__Records provided__:
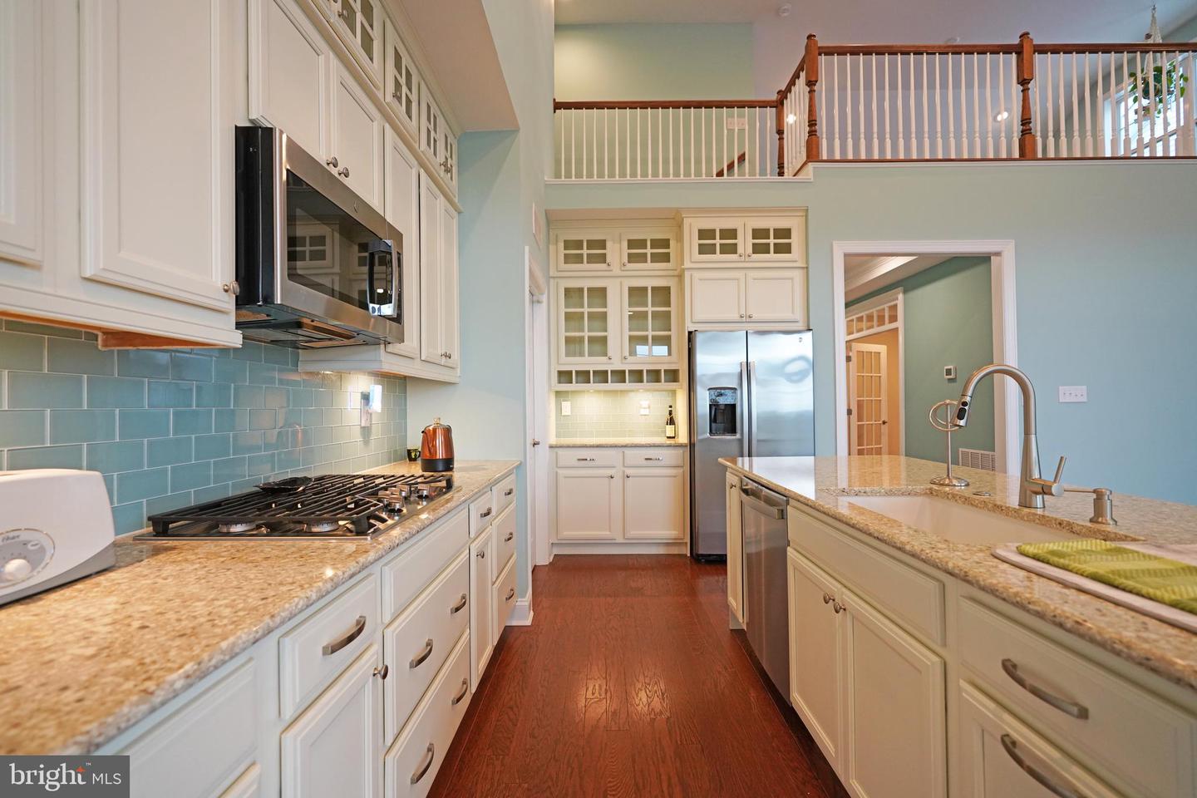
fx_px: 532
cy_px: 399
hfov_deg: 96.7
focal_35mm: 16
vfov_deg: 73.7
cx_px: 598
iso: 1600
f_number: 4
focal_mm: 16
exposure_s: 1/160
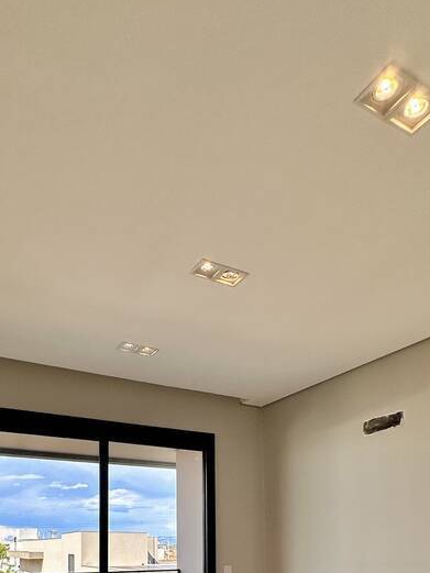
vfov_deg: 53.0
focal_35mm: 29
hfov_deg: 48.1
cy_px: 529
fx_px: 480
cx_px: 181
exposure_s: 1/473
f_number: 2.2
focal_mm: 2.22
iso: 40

__About this exercise__: Each line from the one that contains "vfov_deg: 53.0" to the end of the data should be set down exactly, both ends included.

__Solution for this problem__:
vfov_deg: 53.0
focal_35mm: 29
hfov_deg: 48.1
cy_px: 529
fx_px: 480
cx_px: 181
exposure_s: 1/473
f_number: 2.2
focal_mm: 2.22
iso: 40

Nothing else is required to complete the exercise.